彼女はスタンに「すがれ」と言うが、彼女自身がスタン以上に足掻いている。スタンにとってはそれが不可思議で理解できない。だが、無視もできない何かを感じた。
(彼女が望む内は……)
今はまだその程度だが、呪詛を受けて初めて、スタンは解呪を意識していた。
「馬鹿なっ! 扉が開いただと!?」
国王の私室。スタンの報告に、 執務前だったヴィルヘルムは驚きの声を上げた。苛立たしげに部屋の中を歩き回り、「どういうことだ?」と呟く。

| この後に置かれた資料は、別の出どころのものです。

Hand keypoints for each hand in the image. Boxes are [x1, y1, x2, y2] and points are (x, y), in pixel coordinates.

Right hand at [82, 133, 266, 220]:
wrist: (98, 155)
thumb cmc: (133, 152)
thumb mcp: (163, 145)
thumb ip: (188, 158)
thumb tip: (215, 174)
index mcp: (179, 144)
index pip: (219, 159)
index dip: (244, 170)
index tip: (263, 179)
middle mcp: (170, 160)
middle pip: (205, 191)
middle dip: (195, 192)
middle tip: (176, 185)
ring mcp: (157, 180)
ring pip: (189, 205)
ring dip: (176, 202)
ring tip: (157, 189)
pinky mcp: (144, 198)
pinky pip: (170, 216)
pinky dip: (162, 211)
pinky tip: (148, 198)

「庵に入れないのは確実だ。アレが出ていく前に、念のため確認もしている。なのになぜ……」
言って、ヴィルヘルムはスタンを見た。
「お前は入れたのか?」
主君の問いに、スタンは「いいえ」と首を横に振る。
「私単独では入れません。出る分には問題ありませんが、入る際には妃殿下に扉を開けてもらわねばなりませんでした」
「アレは? アレはどうやって開けていた?」
問われて、スタンは昨日の光景を思い出す。予想していたのは、扉が開かずに落ち込むエルシアの姿。だが実際は、何の障りもなく開いた扉にスタンのほうが慌てることとなった。あの時のエルシアの虚をつかれた顔。彼女は何も意識しておらず、何が起きたかも理解していなかった。
「……特別なことは何も」
「クソッ! なぜだっ!?」
金糸の髪をクシャリと掻き上げたヴィルヘルムが、ポツリと零す。
「……魔法か?」
自問ともとれる呟きに、スタンは沈黙する。魔法どころか錬金にも疎い身では、正しい答えを導きだすことはできない。

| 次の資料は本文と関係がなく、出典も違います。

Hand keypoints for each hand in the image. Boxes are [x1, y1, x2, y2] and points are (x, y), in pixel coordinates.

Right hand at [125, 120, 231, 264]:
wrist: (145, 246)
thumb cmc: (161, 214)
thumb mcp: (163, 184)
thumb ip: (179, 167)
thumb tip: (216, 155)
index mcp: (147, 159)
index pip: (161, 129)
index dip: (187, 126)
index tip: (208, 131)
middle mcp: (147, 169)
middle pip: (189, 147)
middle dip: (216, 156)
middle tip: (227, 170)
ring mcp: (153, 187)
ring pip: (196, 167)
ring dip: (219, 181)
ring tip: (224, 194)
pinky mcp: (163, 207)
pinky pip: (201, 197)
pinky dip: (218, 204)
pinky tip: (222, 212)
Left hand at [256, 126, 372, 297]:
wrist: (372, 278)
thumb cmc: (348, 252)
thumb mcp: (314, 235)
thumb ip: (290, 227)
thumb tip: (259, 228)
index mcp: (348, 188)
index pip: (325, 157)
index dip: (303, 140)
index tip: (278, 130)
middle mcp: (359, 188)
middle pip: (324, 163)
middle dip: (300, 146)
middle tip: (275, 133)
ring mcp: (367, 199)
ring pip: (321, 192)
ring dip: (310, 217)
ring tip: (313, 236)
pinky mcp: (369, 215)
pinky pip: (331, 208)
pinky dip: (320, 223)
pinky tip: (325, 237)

しばし考え込む様子を見せたヴィルヘルムは、やがて嘆息と共に口を開く。
「仕方あるまい。こうなった以上、暫くは様子を見る。スタン、アレを監視しろ。扉の開け方が分かれば報告してくれ」
「妃殿下に直接お尋ねにならないのですか?」
スタンの問いに、ヴィルヘルムは鼻先で笑う。
「アレに何かを請うつもりはない。だが、何らかの魔法を使ったのであれば、注意が必要だ。アレの言う通り、帝国に連絡する手段があるやもしれんからな」
「……御意」
スタンが頭を垂れると、「そう言えば」と主君が問う。
「アレはあそこで何をしている? 錬金術に手を出すと言っていたが……」
「はい。昨日はポーション作りに励んでおられ――」
「ポーション? ポーションとは初級ポーションのことか? あれほど大騒ぎして作っているのが初級ポーションなのか」
嘲笑とともに、ヴィルヘルムは「児戯だな」と吐き捨てる。スタンの心の内をザラリとした不快が撫でていった。

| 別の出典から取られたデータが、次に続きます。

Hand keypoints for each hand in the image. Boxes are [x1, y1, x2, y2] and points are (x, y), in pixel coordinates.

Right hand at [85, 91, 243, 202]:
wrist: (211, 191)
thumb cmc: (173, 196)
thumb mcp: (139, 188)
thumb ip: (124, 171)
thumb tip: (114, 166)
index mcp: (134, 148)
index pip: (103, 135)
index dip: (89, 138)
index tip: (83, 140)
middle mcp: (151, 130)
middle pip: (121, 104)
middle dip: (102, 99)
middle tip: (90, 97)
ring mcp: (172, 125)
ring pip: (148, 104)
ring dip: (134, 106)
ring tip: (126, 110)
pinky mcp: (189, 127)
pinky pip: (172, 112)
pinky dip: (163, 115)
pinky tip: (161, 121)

「……ポーションはあくまで基礎作りとのこと。今朝は聖水をお作りになりました」
「聖水? なぜそんなものを」
「私の呪詛を解かれようとして……」
ヴィルヘルムはハッとして、探る視線をスタンの首筋に向ける。
「解呪、できたのか?」
「いいえ。……今はまだ」
「……そうか」
主君の口から小さな嘆息が零れた。彼が呪詛に心痛めていることを、スタンは知っている。過去に様々手を尽くし、そのどれもが実を結ばずに諦めたことも。
ヴィルヘルムが気を取り直そうとするかのように、声の調子を上げる。
「いいだろう。あまり期待はできぬが、国の役に立つ可能性もある。アレには好きにやらせろ。ごく潰しよりはましだ」
主君の言葉に、スタンは静かに頭を下げた。